An Initial Assessment of the Viscosity and Phase State of Wildfire Smoke Particles in the Stratosphere

Allan K. Bertram, MEI FEI ZENG, Andreas Zuend, Daniel Murphy, Gregory Schill, University of British Columbia

     Abstract Number: 217
     Working Group: Aerosols, Clouds and Climate

Abstract
Large wildfires periodically eject massive amounts of biomass burning organic aerosol (BBOA) into the stratosphere, where it can linger for many months and catalyze ozone-destroying reactions. To predict this multiphase chemistry, information is needed on the viscosity and phase state of BBOA. In the following, we used laboratory data and a thermodynamic model to assess the viscosity and phase state of BBOA in the stratosphere.

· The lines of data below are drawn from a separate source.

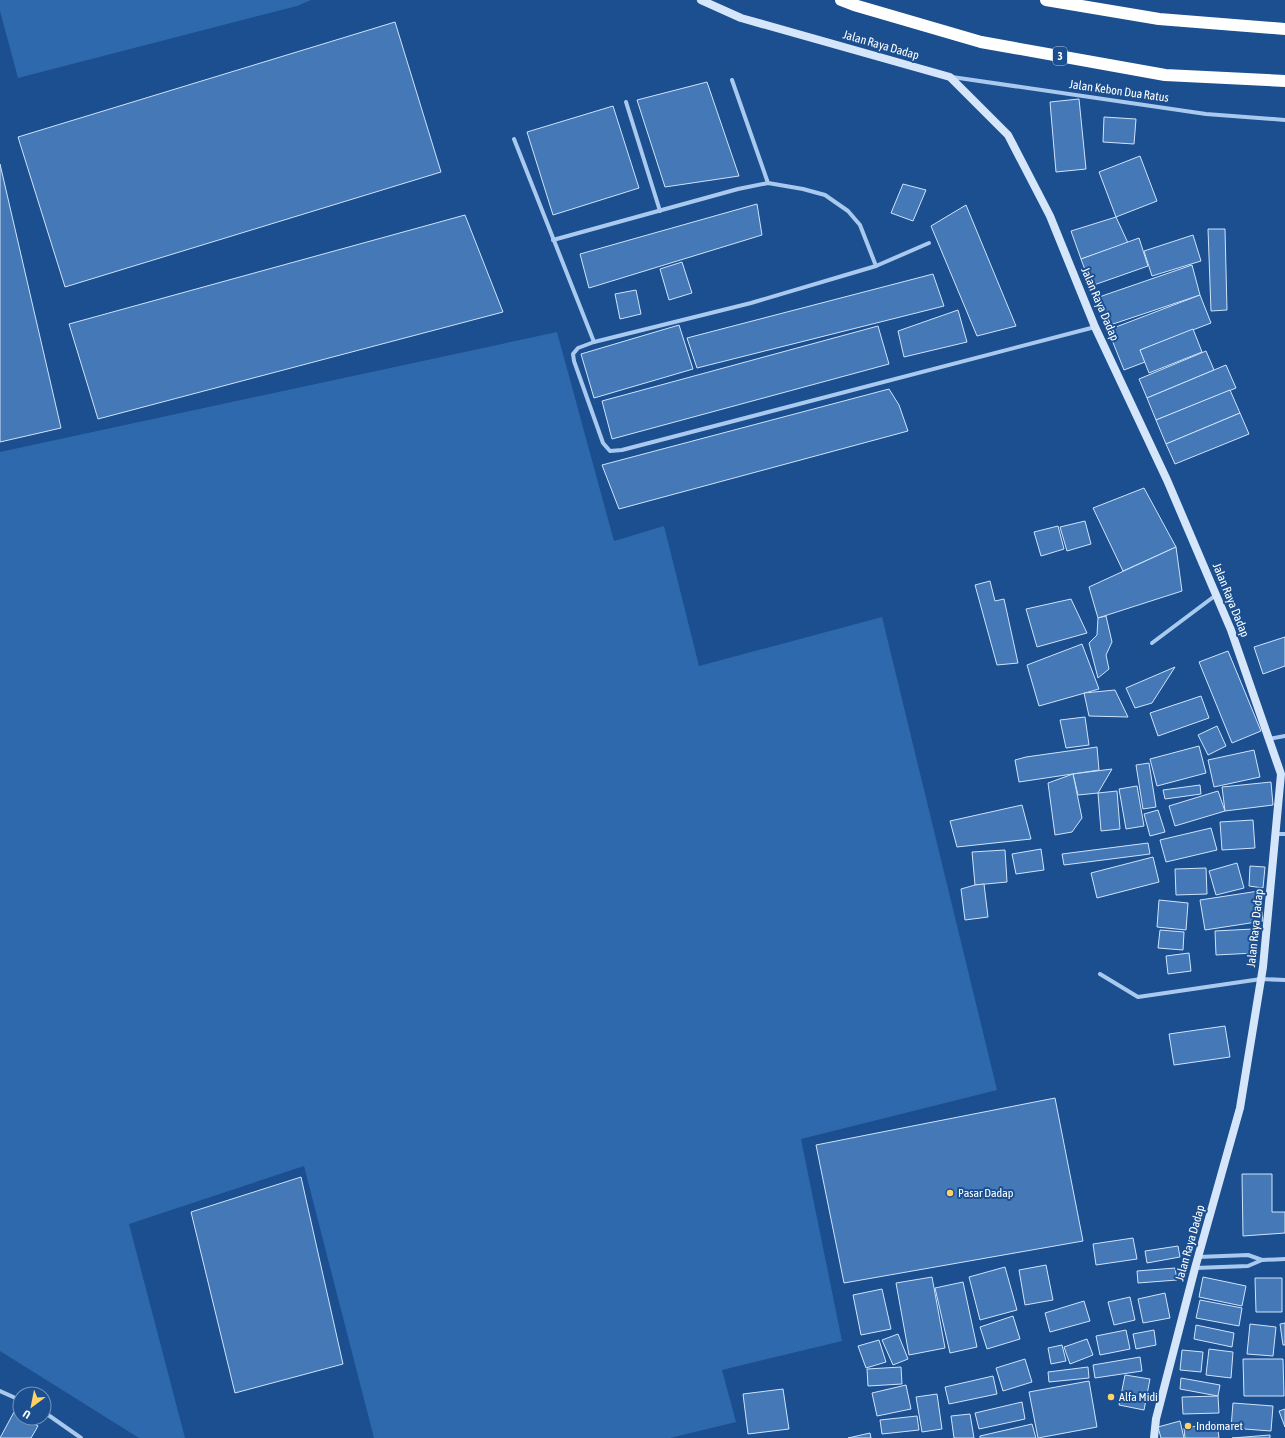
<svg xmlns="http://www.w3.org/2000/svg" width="1285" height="1438" font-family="'Asap Condensed',sans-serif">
	<rect width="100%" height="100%" fill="#1b4f8f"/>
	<g fill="#2e69ad">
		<polygon points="0,0 311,0 297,6 18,78 0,11"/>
		<polygon points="557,332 614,541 664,526 699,666 882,617 997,1090 801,1139 842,1341 722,1370 736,1422 670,1438 374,1438 304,1166 129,1224 185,1438 139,1438 0,1351 0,452"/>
	</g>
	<g fill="#4478b7" stroke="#cfe3fa">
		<polygon points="395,22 441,172 65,287 18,137"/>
		<polygon points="707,82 739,176 665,187 637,100"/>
		<polygon points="1079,99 1086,169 1056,172 1050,102"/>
		<polygon points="613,106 639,188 553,215 527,132"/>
		<polygon points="1104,117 1136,119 1134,144 1103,142"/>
		<polygon points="1140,156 1157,201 1116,217 1099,172"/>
		<polygon points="0,164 61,428 0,442"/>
		<polygon points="903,184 926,190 913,221 891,213"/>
		<polygon points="757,204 762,235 589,288 580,254"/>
		<polygon points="966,205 1016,326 977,336 931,226"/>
		<polygon points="465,215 503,312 98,419 69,324"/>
		<polygon points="1116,217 1128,243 1081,259 1071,231"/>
		<polygon points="1208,229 1225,229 1227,310 1211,311"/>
		<polygon points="1193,235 1201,261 1152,276 1144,251"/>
		<polygon points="1139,238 1148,266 1091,286 1081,259"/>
		<polygon points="682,262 692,293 669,300 660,269"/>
		<polygon points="1192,265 1200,295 1110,325 1099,297"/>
		<polygon points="933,274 944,306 697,368 687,338"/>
		<polygon points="636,290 641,314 620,319 615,294"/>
		<polygon points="1200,295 1211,323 1140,350 1145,362 1124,370 1108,330"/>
		<polygon points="958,310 967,342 904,357 898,331"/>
		<polygon points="679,325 693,369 594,398 581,354"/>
		<polygon points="878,326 889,364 612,439 602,401"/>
		<polygon points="1193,329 1202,352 1149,373 1140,350"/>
		<polygon points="1206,351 1214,370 1147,398 1139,379"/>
		<polygon points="1226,365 1236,388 1156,420 1147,398"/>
		<polygon points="889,389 899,405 908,431 619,509 602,465"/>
		<polygon points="1230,390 1240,413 1166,444 1156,420"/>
		<polygon points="1240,413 1249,434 1175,464 1166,444"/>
		<polygon points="1144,488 1176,547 1123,571 1093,508"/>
		<polygon points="1085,521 1091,544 1067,551 1060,527"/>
		<polygon points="1058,526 1064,549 1041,556 1034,532"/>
		<polygon points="1176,547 1182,591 1098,618 1089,587"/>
		<polygon points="990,581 995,601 1004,599 1018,663 997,665 975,585"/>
		<polygon points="1071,599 1087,633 1037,647 1026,609"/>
		<polygon points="1106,616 1112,642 1106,655 1109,669 1098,678 1089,643 1097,635 1098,618"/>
		<polygon points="1285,637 1285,666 1263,674 1254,647"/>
		<polygon points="1082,644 1099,689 1039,706 1027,665"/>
		<polygon points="1228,651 1261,731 1232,743 1199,662"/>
		<polygon points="1175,667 1152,703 1135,708 1126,688"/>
		<polygon points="1115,690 1128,717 1089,716 1084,693"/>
		<polygon points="1201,696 1209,718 1158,736 1150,713"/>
		<polygon points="1085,717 1089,745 1066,748 1060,720"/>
		<polygon points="1217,726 1226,746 1208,755 1198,735"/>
		<polygon points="1199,746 1206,773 1157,786 1150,759"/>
		<polygon points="1097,747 1099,770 1019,782 1015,760 1026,757"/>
		<polygon points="1254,750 1260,777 1214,787 1208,760"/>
		<polygon points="1149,763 1156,807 1143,809 1136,765"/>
		<polygon points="1112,769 1098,793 1078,795 1073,774"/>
		<polygon points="1073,774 1082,818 1072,832 1055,835 1048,783"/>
		<polygon points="1271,782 1273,805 1225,811 1222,787"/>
		<polygon points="1200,785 1201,794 1165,799 1163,790"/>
		<polygon points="1137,786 1144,826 1126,829 1119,789"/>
		<polygon points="1117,791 1120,829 1101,831 1098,793"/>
		<polygon points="1218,791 1225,811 1175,826 1169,806"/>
		<polygon points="1022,805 1031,839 957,847 950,821"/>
		<polygon points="1158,810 1165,832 1150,836 1144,814"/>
		<polygon points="1253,820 1255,848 1222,850 1220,822"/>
		<polygon points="1211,828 1217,850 1166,862 1160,840"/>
		<polygon points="1148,843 1150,854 1064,865 1062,854"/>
		<polygon points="1041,849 1044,870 1016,874 1012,854"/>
		<polygon points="1005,850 1007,882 975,885 972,852"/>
		<polygon points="1153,857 1159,882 1097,898 1091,873"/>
		<polygon points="1237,863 1244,888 1216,895 1209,871"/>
		<polygon points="1250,866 1265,867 1263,888 1249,886"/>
		<polygon points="1206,868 1207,894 1176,895 1175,869"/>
		<polygon points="984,884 988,917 965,920 961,889 975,885"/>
		<polygon points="1259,891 1263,921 1205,930 1200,900"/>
		<polygon points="1159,900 1188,903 1186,930 1157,927"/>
		<polygon points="1253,929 1255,953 1216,955 1215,931"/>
		<polygon points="1160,930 1184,932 1183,950 1158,948"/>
		<polygon points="1189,953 1191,971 1168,974 1166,956"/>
		<polygon points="1225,1026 1230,1057 1174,1065 1169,1034"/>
		<polygon points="1055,1098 1083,1241 844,1283 816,1145"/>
		<polygon points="1242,1174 1272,1174 1272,1212 1285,1212 1285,1233 1243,1236"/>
		<polygon points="301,1177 343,1364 235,1393 191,1212"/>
		<polygon points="1133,1238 1137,1259 1096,1265 1093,1244"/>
		<polygon points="1178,1246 1180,1257 1147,1263 1145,1251"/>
		<polygon points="1046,1265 1053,1300 1025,1305 1019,1270"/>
		<polygon points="1005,1267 1017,1310 980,1320 969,1277"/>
		<polygon points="1175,1268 1177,1280 1138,1283 1137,1271"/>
		<polygon points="932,1277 945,1348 909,1355 896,1283"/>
		<polygon points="1203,1277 1246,1286 1242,1306 1199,1297"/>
		<polygon points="1255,1278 1282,1278 1282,1312 1256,1312"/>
		<polygon points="963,1282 977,1347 950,1353 935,1288"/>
		<polygon points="882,1289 891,1329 861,1335 853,1295"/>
		<polygon points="1165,1293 1170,1318 1143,1323 1138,1299"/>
		<polygon points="1130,1297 1135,1320 1114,1325 1108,1302"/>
		<polygon points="1200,1300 1242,1308 1239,1326 1196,1318"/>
		<polygon points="1084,1301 1090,1321 1050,1332 1045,1313"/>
		<polygon points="1013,1316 1020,1339 987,1349 980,1327"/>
		<polygon points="1285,1323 1285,1345 1283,1345 1280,1324"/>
		<polygon points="1250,1324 1276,1327 1273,1356 1247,1354"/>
		<polygon points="1196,1325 1234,1333 1232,1347 1194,1339"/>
		<polygon points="1126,1330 1130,1349 1100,1355 1096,1336"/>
		<polygon points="1154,1330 1156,1345 1136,1349 1133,1334"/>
		<polygon points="898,1334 908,1359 893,1365 882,1340"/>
		<polygon points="1087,1339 1093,1355 1070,1364 1064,1347"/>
		<polygon points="879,1340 886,1362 866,1368 858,1346"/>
		<polygon points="1062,1345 1066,1361 1051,1364 1048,1348"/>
		<polygon points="1209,1349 1233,1352 1231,1378 1206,1375"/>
		<polygon points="1182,1350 1203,1352 1201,1372 1180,1370"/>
		<polygon points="1140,1357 1142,1371 1095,1378 1093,1365"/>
		<polygon points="1025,1359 1032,1382 1003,1391 996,1368"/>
		<polygon points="1243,1359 1283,1359 1284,1396 1244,1396"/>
		<polygon points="901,1367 902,1384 868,1386 867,1369"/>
		<polygon points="1088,1367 1089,1378 1049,1382 1048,1372"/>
		<polygon points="1125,1375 1150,1379 1144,1410 1119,1405"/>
		<polygon points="993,1376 997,1394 949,1404 945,1387"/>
		<polygon points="1181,1378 1220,1385 1218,1396 1180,1389"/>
		<polygon points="1089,1381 1097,1427 1038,1438 1029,1392"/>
		<polygon points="906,1385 911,1409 877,1416 872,1393"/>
		<polygon points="783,1389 789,1429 748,1434 743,1394"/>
		<polygon points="937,1394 942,1429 922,1432 916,1397"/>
		<polygon points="1218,1396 1219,1413 1183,1414 1182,1397"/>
		<polygon points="1022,1402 1025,1419 979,1429 975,1413"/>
		<polygon points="1233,1403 1273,1406 1271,1431 1231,1428"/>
		<polygon points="1285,1409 1285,1427 1279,1411"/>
		<polygon points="14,1412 20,1416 20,1418 24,1418 38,1426 31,1438 0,1438"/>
		<polygon points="970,1414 974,1438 954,1438 951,1416"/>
		<polygon points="917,1416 919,1430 882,1434 880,1420"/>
		<polygon points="1180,1421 1184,1438 1161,1438 1158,1427"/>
		<polygon points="1217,1423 1219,1438 1185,1438 1184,1428"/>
		<polygon points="1032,1424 1036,1438 980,1438 980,1436"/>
		<polygon points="870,1433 871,1438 848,1438"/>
		<polygon points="1270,1435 1270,1438 1232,1438"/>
	</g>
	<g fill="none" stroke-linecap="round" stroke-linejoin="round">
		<g stroke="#a9c9ee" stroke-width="4">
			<polyline points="952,77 1206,114 1285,120"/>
			<polyline points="732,80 768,183"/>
			<polyline points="626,102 660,211"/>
			<polyline points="514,139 594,342"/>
			<polyline points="553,240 738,189 768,183 803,189 825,195 848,211 860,225 876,266"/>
			<polyline points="929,243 876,266 849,274 751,303 594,342 578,348 573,354 574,361 603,443 610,451 622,450 1095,327"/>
			<polyline points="1152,643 1216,595"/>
			<polyline points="1269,739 1285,736"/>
			<polyline points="1276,834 1285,834"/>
			<polyline points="1100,974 1138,997 1261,979 1285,980"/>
			<polyline points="1198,1257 1248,1255 1262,1260 1285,1259"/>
			<polyline points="1195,1268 1248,1266 1262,1260"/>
			<polyline points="0,1391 20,1400"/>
			<polyline points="44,1412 81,1438"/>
		</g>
		<polyline stroke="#d6e6fa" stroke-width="8" points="701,0 741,18 950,77 1008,135 1050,216 1095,327 1167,480 1231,630 1281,774 1263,967 1240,1108 1195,1268 1156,1419 1154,1438"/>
		<g stroke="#fff" stroke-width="12">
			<polyline points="841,0 854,5 981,42 1165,75 1285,81"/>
			<polyline points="1046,0 1159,19 1285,29"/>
		</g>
	</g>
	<g fill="#ffd166" stroke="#1b4f8f" stroke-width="1.5">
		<circle cx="950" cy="1193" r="4"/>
		<circle cx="1111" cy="1397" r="4"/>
		<circle cx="1188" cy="1426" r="4"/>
	</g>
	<g text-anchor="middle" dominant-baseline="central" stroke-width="4" stroke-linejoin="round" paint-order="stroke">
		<rect fill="#1b4f8f" stroke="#bbcadd" stroke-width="1" x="1053" y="47" width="14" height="18" rx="3"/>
		<g font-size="11" font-weight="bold" fill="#fff">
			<text x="1060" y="56">3</text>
		</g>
		<g font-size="12" fill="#fff" stroke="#1b4f8f">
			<text transform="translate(881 45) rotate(16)">Jalan Raya Dadap</text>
			<text transform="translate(1119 91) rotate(8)">Jalan Kebon Dua Ratus</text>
			<text transform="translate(1100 304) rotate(67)">Jalan Raya Dadap</text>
			<text transform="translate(1231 600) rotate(68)">Jalan Raya Dadap</text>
			<text transform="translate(1255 928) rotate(-84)">Jalan Raya Dadap</text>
			<text transform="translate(1190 1243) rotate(-74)">Jalan Raya Dadap</text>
		</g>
		<g font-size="12" fill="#fff" stroke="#1b4f8f" text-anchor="start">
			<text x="958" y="1193">Pasar Dadap</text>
			<text x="1119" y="1397">Alfa Midi</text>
			<text x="1196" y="1426">Indomaret</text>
		</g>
	</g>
	<g transform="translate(32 1406) rotate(212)"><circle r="19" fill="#1b4f8f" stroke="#7695bc"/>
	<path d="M0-3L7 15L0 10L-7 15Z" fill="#ffd166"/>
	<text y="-6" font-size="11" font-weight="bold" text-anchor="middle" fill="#ffffff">U</text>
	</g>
</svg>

Results suggest that the unaged BBOA and BBOA aged 1.5 days by hydroxyl radicals are in a glassy state for a wide range of temperatures in the stratosphere (approximately 200-275 K). After long-term aging (weeks to months) and H₂SO₄ uptake (25 wt % H₂SO₄), the particles may still be in a glassy state or more viscous than tar pitch (10⁸ Pa s) between approximately 205-245 K in the stratosphere. These high viscosities could shut off bulk reactions within BBOA particles, and the glassy state could nucleate crystalline polar stratospheric clouds, which can amplify stratospheric ozone depletion. If the H₂SO₄ content reaches 50 %, BBOA likely do not form a glassy state for the full range of temperatures in the stratosphere. However, the viscosities could still reach as high as 10⁶-10¹⁰  Pa s for some conditions in the stratosphere, which could influence multiphase reaction rates within BBOA. Additional studies are needed to confirm the predictions presented here.